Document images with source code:
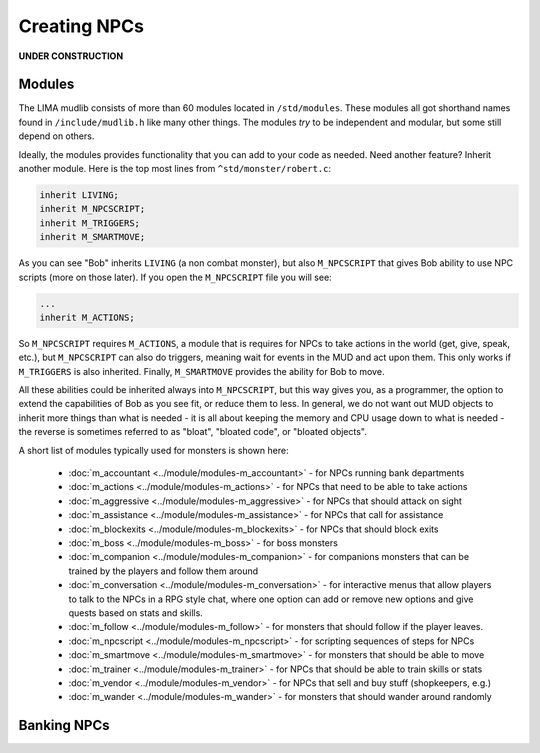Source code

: #############
Creating NPCs
#############

**UNDER CONSTRUCTION**

Modules
=======

The LIMA mudlib consists of more than 60 modules located in ``/std/modules``. These modules all got shorthand
names found in ``/include/mudlib.h`` like many other things. The modules *try* to be independent and modular,
but some still depend on others.

Ideally, the modules provides functionality that you can add to your code as needed. Need another feature?
Inherit another module. Here is the top most lines from ``^std/monster/robert.c``:

.. code-block:: c 

   inherit LIVING;       
   inherit M_NPCSCRIPT;
   inherit M_TRIGGERS;   
   inherit M_SMARTMOVE;

As you can see "Bob" inherits ``LIVING`` (a non combat monster), but also ``M_NPCSCRIPT`` that gives Bob
ability to use NPC scripts (more on those later). If you open the ``M_NPCSCRIPT`` file you will see:

.. code-block:: c 

   ...
   inherit M_ACTIONS;

So ``M_NPCSCRIPT`` requires ``M_ACTIONS``, a module that is requires for NPCs to take actions in the world (get, give, 
speak, etc.), but ``M_NPCSCRIPT`` can also do triggers, meaning wait for events in the MUD and act upon them. This
only works if ``M_TRIGGERS`` is also inherited. Finally, ``M_SMARTMOVE`` provides the ability for Bob to move.

All these abilities could be inherited always into ``M_NPCSCRIPT``, but this way gives you, as a programmer,
the option to extend the capabilities of Bob as you see fit, or reduce them to less. In general, we do not want
out MUD objects to inherit more things than what is needed - it is all about keeping the memory and CPU usage 
down to what is needed - the reverse is sometimes referred to as "bloat", "bloated code", or "bloated objects".

A short list of modules typically used for monsters is shown here:

  - :doc:`m_accountant <../module/modules-m_accountant>` - for NPCs running bank departments
  - :doc:`m_actions <../module/modules-m_actions>` - for NPCs that need to be able to take actions
  - :doc:`m_aggressive <../module/modules-m_aggressive>` - for NPCs that should attack on sight
  - :doc:`m_assistance <../module/modules-m_assistance>` - for NPCs that call for assistance
  - :doc:`m_blockexits <../module/modules-m_blockexits>` - for NPCs that should block exits
  - :doc:`m_boss <../module/modules-m_boss>` - for boss monsters
  - :doc:`m_companion <../module/modules-m_companion>` - for companions monsters that can be trained by the players
    and follow them around
  - :doc:`m_conversation <../module/modules-m_conversation>` - for interactive menus that allow players to talk to
    the NPCs in a RPG style chat, where one option can add or remove new options and give quests based on stats
    and skills.
  - :doc:`m_follow <../module/modules-m_follow>` - for monsters that should follow if the player leaves.
  - :doc:`m_npcscript <../module/modules-m_npcscript>` - for scripting sequences of steps for NPCs
  - :doc:`m_smartmove <../module/modules-m_smartmove>` - for monsters that should be able to move
  - :doc:`m_trainer <../module/modules-m_trainer>` - for NPCs that should be able to train skills or stats
  - :doc:`m_vendor <../module/modules-m_vendor>` - for NPCs that sell and buy stuff (shopkeepers, e.g.)
  - :doc:`m_wander <../module/modules-m_wander>` - for monsters that should wander around randomly

.. info::

    There is ongoing work with modules making them more independent. Earlier, they had hidden dependencies, e.g.
    module A depending on module B, but this has been changed to module A now inheriting module B so you do not
    have to figure out these dependencies. This does, however, mean that if you already inherit module B, and then
    start inheriting module A, you should no longer inherit module B in your code, as it is included in module A.


Banking NPCs
============

.. code-block:: c 
   :linenos:

    /* Do not remove the headers from this file! see /USAGE for more info. */

   inherit ADVERSARY;
   inherit M_ACCOUNTANT;

   void setup()
   {
      set_name("Samuel");
      add_id("accountant", "sam");
      set_gender(1);
      set_proper_name("Samuel the Bank Accountant");
      set_in_room_desc("Samuel the Bank Accountant stands behind the counter.");
      set_long("Samuel is a boring looking balding man. Perfectly clothed of "
               "course.");
      set_bank_id("Bean");
      set_bank_name("The Imperial Bank of the Bean");
      set_currency_type("gold");
      set_exchange_fee(5);
   }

■ **Problem to solve**:
Leave out the pictures. Return exactly the lines from the first line of the records to the line bearing "inherit M_SMARTMOVE;", inclusive.

■ **Result for this task**:
Source code

: #############
Creating NPCs
#############

**UNDER CONSTRUCTION**

Modules
=======

The LIMA mudlib consists of more than 60 modules located in ``/std/modules``. These modules all got shorthand
names found in ``/include/mudlib.h`` like many other things. The modules *try* to be independent and modular,
but some still depend on others.

Ideally, the modules provides functionality that you can add to your code as needed. Need another feature?
Inherit another module. Here is the top most lines from ``^std/monster/robert.c``:

.. code-block:: c 

   inherit LIVING;       
   inherit M_NPCSCRIPT;
   inherit M_TRIGGERS;   
   inherit M_SMARTMOVE;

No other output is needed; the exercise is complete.